Does Datadog LLM Observability include evaluation features?

Datadog includes managed evaluations for hallucination detection, sentiment, topic relevance, toxicity, and failure to answer, as well as support for custom LLM-as-a-judge evaluators and structured experiment runs. These capabilities allow teams to score production traces and run controlled tests on prompt or model changes.

However, Datadog's evaluation features operate within a monitoring-centered architecture. Evaluation results are visible in dashboards and experiment views, but they are not deeply integrated into CI pipelines, prompt lifecycle management, or release gating workflows as a dedicated evaluation system like Braintrust provides.

Is Braintrust better than Datadog for LLM evals?

For structured evaluation and regression control, Braintrust provides deeper integration. Evaluation suites can run automatically in CI, results appear in pull requests, and regression thresholds can block merges. Datadog supports managed and custom evaluations, but those features remain part of a monitoring workflow rather than a CI-enforced release process.

Can I use Datadog and Braintrust together?
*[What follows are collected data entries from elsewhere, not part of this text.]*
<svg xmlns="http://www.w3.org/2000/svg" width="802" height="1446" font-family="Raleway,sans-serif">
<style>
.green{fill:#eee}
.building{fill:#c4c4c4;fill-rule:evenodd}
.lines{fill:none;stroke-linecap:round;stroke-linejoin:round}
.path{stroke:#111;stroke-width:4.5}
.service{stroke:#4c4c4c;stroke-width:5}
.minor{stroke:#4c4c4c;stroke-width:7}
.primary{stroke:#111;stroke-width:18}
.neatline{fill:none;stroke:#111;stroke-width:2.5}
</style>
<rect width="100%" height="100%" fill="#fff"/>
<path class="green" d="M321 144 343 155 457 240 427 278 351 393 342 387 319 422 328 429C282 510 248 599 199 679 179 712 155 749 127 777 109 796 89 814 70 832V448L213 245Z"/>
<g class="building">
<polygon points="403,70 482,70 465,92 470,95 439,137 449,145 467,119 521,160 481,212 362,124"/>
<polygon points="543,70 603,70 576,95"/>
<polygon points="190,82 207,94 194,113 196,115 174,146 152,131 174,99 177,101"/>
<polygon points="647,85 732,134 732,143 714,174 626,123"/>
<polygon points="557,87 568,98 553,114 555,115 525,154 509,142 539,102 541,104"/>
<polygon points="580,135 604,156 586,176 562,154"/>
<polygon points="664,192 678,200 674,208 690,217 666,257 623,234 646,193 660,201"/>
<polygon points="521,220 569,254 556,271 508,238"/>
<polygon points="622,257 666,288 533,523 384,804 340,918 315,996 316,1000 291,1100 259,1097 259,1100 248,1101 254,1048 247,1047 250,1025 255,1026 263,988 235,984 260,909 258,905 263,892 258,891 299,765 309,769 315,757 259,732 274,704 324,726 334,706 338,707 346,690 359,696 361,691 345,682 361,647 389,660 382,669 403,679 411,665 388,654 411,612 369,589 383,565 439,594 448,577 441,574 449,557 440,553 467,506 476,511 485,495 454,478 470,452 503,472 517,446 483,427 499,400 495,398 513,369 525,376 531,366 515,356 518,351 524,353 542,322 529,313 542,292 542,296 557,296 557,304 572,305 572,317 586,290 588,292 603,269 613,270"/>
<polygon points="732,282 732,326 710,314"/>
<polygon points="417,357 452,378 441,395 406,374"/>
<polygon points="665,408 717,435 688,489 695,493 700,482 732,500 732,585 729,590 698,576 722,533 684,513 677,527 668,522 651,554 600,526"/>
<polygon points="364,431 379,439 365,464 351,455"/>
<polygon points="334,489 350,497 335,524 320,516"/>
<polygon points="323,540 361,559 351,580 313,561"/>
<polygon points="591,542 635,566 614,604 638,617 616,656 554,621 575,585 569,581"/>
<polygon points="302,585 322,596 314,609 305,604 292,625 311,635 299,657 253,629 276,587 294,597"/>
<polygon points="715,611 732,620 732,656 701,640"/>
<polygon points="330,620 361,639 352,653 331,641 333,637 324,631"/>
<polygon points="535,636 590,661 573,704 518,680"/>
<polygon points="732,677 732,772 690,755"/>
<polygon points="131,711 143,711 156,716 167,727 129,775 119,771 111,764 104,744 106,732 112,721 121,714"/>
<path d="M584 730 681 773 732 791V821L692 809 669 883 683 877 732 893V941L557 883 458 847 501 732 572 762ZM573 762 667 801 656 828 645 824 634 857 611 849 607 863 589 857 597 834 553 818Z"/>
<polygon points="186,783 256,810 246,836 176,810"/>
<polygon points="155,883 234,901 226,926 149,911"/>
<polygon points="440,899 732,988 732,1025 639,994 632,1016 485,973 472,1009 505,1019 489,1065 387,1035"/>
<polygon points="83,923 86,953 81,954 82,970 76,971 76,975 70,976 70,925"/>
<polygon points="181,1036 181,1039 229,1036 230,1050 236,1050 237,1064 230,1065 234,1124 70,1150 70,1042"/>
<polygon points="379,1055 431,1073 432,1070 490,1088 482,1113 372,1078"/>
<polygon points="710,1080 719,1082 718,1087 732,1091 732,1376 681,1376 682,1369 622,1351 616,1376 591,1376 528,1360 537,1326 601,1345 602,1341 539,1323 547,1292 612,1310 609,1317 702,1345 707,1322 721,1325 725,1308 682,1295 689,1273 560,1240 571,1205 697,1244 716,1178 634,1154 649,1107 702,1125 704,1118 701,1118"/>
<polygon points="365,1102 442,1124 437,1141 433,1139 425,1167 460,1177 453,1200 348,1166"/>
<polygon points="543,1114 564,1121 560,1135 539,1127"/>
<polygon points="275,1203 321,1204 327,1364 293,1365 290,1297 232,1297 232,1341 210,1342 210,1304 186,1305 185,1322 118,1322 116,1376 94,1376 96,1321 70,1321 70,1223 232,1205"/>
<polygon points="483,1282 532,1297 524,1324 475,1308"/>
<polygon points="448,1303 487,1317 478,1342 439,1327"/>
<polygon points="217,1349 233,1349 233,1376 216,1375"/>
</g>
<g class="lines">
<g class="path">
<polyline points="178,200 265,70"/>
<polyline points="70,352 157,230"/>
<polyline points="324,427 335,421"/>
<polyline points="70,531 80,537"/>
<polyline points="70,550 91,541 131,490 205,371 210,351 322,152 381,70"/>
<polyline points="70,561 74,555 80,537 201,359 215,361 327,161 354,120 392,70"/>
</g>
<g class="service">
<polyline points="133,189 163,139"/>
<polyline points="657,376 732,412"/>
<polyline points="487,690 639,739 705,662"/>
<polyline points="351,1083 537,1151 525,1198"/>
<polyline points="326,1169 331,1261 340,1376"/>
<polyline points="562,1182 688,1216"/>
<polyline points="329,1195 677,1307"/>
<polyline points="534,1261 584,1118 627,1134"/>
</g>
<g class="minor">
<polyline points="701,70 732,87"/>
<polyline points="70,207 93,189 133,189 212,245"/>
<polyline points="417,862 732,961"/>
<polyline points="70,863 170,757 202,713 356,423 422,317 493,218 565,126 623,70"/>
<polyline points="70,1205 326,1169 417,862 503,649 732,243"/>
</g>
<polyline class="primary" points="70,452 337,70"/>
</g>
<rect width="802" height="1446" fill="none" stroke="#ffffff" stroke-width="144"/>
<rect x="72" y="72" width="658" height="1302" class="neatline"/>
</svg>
Many enterprise teams use Datadog for infrastructure monitoring, APM, log management, and security visibility across backend services and user sessions, while using Braintrust to manage evaluation workflows, control prompt changes, and enforce regression checks in CI before deployment. Datadog provides system health and performance visibility across the broader stack, and Braintrust governs LLM output quality and release decisions. Because Braintrust supports OpenTelemetry, engineering teams can send trace data to Datadog for infrastructure correlation while keeping evaluation, dataset management, and release gating inside Braintrust without duplicating instrumentation.
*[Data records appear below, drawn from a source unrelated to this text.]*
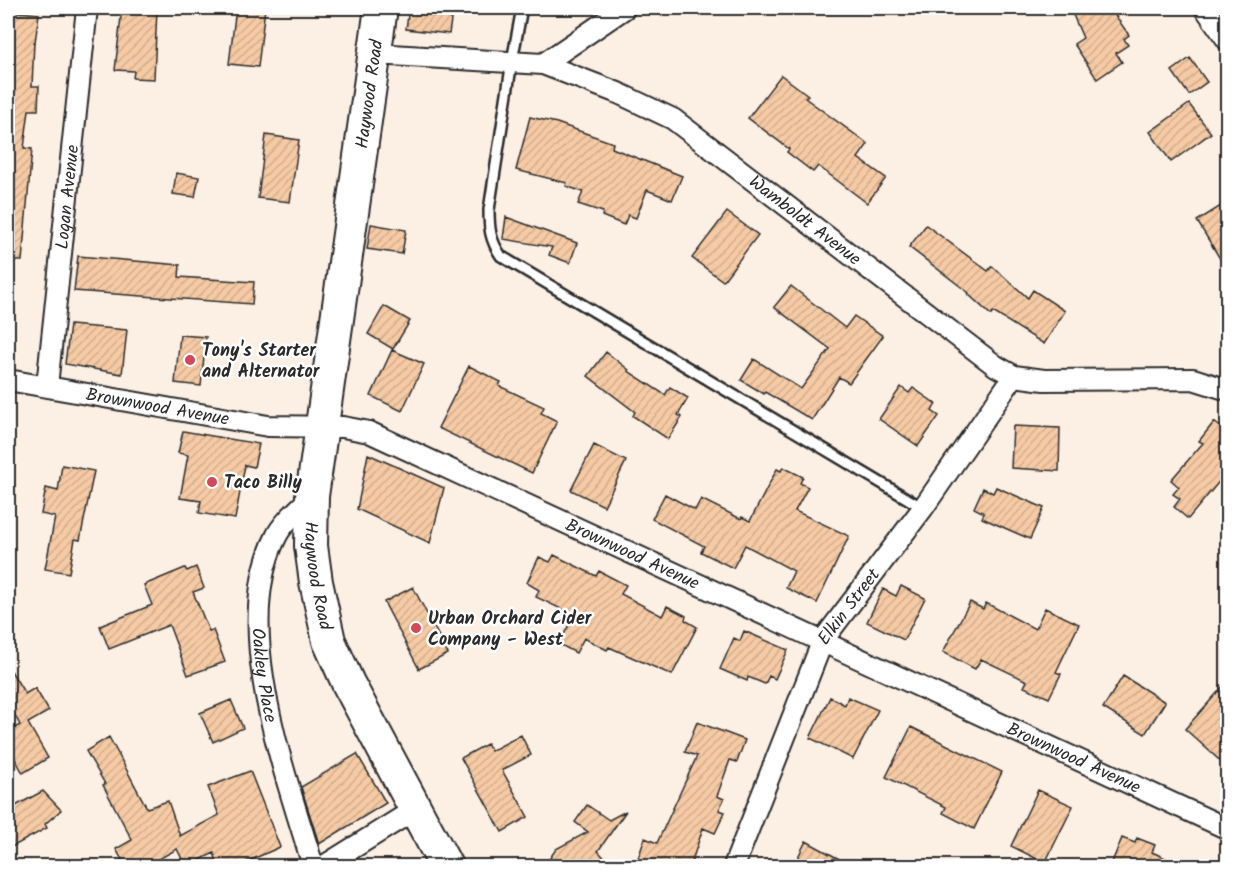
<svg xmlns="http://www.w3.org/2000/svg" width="1235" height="874" viewBox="0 0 1235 874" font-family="Kalam,sans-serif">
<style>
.building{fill:url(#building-hatch);stroke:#2b2b2b;stroke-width:1.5}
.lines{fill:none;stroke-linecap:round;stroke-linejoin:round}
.service-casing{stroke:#2b2b2b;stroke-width:14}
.minor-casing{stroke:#2b2b2b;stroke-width:24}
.primary-casing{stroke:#2b2b2b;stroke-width:36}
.service{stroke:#fff;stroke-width:9}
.minor{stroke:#fff;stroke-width:20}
.primary{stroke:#fff;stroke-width:32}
.poi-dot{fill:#d1495b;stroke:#fff;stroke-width:2}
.labels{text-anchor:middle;stroke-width:5;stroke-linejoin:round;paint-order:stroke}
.street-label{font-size:18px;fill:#2b2b2b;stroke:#fff}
.poi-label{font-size:18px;font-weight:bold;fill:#2b2b2b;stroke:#fff;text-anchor:start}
</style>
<defs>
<pattern id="building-hatch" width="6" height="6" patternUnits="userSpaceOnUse" patternTransform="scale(1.5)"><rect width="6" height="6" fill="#f5caa4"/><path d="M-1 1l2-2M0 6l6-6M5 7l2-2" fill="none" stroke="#d2ae8d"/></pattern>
</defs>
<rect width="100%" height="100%" fill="#fcefe4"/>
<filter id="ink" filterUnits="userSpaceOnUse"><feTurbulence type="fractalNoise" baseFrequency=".0167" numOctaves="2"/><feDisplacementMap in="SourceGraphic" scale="12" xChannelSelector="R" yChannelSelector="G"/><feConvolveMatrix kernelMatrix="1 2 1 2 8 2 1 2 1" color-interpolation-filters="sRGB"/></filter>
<g filter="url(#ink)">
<path class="building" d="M122,8H157L154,79L133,78L134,71L115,70Z
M236,8H265L258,67L229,64Z
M409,8L452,13L449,34L406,29Z
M1070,8H1110L1129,35L1124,39L1128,45L1116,53L1122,62L1097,79L1074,44L1083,38Z
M8,11L39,14L35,42H34L32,86H39L38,110H29L24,148L32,149L22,261H8Z
M1190,58L1207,82L1189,95L1172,71Z
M781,75L808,95L805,98L868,144L858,158L886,178L867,203L818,166L813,172L787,152L789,149L748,118Z
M1189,104L1211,133L1171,162L1150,132Z
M530,117L557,123L613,143L612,148L682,176L672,200L647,190L636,218L628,215L624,225L602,216L603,212L578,204L583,192L566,186L567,183L516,170Z
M266,135L299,140L290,202L258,198Z
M176,173L199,177L195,197L173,194Z
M1227,202V270L1197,221Z
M727,212L758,235L723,281L692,258Z
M506,217L577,243L570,263L549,255L552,247L503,239Z
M371,224L406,230L402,254L367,249Z
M926,225L988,271L992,266L1028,298L1033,290L1065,311L1044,344L993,312L991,315L968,294L969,293L909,247Z
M78,256L180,265L179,277L254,282L252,304L74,291Z
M791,286L845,328L854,316L883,336L849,383L839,377L812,420L765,392L764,394L741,380L754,359L801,389L830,349L774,307Z
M384,306L410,321L393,349L368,334Z
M70,325L127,330L122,374L65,364Z
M180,335L206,337L201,386L175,383Z
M392,350L424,364L402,411L371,396Z
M606,352L629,370L628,371L665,395L670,387L688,398L678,415L682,417L668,439L633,416L635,412L588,376Z
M469,366L501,382L499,386L544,407L541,413L557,421L532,473L438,428Z
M901,387L909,393L913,388L936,404L932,411L939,416L918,446L879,419Z
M1214,422L1227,432V472L1188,519L1174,507L1180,499L1173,494L1179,487L1171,480L1203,443L1199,441Z
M1013,426L1060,428L1059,471L1011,468Z
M183,431L259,444L254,467L245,465L235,519L199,513L201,501L180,498L188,455L178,453Z
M594,445L626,461L604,506L571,490Z
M368,454L444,488L430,543L357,509Z
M62,465L94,471L80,540L75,539L69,573L45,569L55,517L41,514L46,488L58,491Z
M783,467L803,477L800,483L808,487L795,511L849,536L817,603L786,588L794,571L745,545L733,568L701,552L704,546L652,519L665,494L695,510L701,499L741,519L742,517L750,521L777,469L781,471Z
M996,487L1044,508L1030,539L982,518L984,513L974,508L983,488L993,493Z
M554,555L596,576L599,571L626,585L621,594L662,616L667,606L686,616L685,620L697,627L672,675L609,647L607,650L584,638L576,653L559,644L574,615L536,597L539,590L527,583L539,557L550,562Z
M196,567L204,588L193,592L209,631L213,630L225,662L188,675L169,625L109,649L100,626L152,605L144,585L185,568L187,571Z
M901,586L925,598L904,640L867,622L883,589L896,596Z
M413,587L448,654L419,669L384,602Z
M970,602L983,609L986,603L1035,629L1045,608L1079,624L1056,672L1061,674L1049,698L1024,687L1027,681L981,659L975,669L943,652Z
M744,631L788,650L775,679L769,676L765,684L748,677L747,681L720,669L734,638L740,641Z
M8,666L25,694L35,688L49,711L28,723L48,758L23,773L14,757L8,761V732L20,725L8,703Z
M1123,676L1165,702L1145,734L1103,708Z
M1227,682V767L1185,729Z
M830,697L845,705L848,697L878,710L853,759L810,738Z
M231,700L243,728L213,742L200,713Z
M697,722L745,740L737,762L730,760L717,796L724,799L719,810L725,812L715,833L703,828L690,867H635L645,838L657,843L697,756L685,752Z
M911,727L1002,772L974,829L943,813L946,807L886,777Z
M521,735L531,755L502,770L528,817L502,832L461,758L487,744L491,751Z
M109,737L147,808L168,801L180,836L219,815L208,787L250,771L280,847L235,867H219L214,853L186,867L177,849L144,867H126L116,849L132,840L103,785L105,784L86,751Z
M357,754L386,803L319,844L301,787Z
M1038,790L1073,806L1045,863L1011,846Z
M43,791L61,810L45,824L47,828L8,849V810Z
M587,805L609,820L626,811L598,851L613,867H544L556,849L588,832L575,822Z
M1122,838L1135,843L1137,838L1155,845L1152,852L1185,867H1110Z
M806,841L854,867H793Z"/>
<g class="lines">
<defs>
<path id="service" d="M522,8L512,61L489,210C489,228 490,240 501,256L923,508"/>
<g id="minor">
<path d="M1205,8L1228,41"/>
<path id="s1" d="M375,54L543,64L618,93L673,119L996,366L1014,376L1044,380L1193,379L1228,390"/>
<path d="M543,64L625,8"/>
<path id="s2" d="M8,380L268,426L343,427L369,432L1228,829"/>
<path id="s3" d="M47,386L87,8"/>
<path id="s4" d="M312,496C301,507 282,523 276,537C230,628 286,775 313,866"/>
<path d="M324,866L414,810"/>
<path id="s5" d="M734,866L823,640L923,508L1014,376"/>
</g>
<g id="primary">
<path id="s6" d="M381,8L312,496L311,546L316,582L329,641L348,683L446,866"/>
</g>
</defs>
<use href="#service" class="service-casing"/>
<use href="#minor" class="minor-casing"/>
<use href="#primary" class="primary-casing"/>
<use href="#service" class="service"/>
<use href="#minor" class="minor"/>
<use href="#primary" class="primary"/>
</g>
</g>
<g class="poi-dot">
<circle cx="190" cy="360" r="6"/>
<circle cx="212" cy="482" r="6"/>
<circle cx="416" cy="628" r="6"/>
</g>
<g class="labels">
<g class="street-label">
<text transform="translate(369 94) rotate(-82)" y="6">Haywood Road</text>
<text dy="6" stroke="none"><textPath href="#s3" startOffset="190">Logan Avenue</textPath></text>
<text dy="6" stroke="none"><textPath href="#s1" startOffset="476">Wamboldt Avenue</textPath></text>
<text dy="6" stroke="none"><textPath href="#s2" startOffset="152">Brownwood Avenue</textPath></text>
<text dy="6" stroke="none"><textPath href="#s2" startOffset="656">Brownwood Avenue</textPath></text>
<text dy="6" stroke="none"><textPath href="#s6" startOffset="573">Haywood Road</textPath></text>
<text dy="6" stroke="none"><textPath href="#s5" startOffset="285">Elkin Street</textPath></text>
<text dy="6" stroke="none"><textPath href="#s4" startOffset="196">Oakley Place</textPath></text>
<text dy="6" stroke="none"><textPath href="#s2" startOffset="1142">Brownwood Avenue</textPath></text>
</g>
<g class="poi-label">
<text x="202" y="356">Tony's Starter<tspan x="202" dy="21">and Alternator</tspan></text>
<text x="224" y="488">Taco Billy</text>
<text x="428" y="624">Urban Orchard Cider<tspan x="428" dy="21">Company - West</tspan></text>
</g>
</g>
<rect width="1235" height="874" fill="none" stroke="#fff" stroke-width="30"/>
<rect x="15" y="15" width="1205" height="844" fill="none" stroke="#2b2b2b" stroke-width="2" filter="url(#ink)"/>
</svg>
Which is the best AI observability and evaluation platform?

For teams that need observability alongside enforceable evaluation workflows, Braintrust provides a more comprehensive LLM layer. Braintrust captures production traces and connects them directly to datasets, experiments, prompt versioning, and CI-integrated regression checks. Organizations that treat LLM quality as a deployment requirement rather than a dashboard metric typically select Braintrust as their primary evaluation system.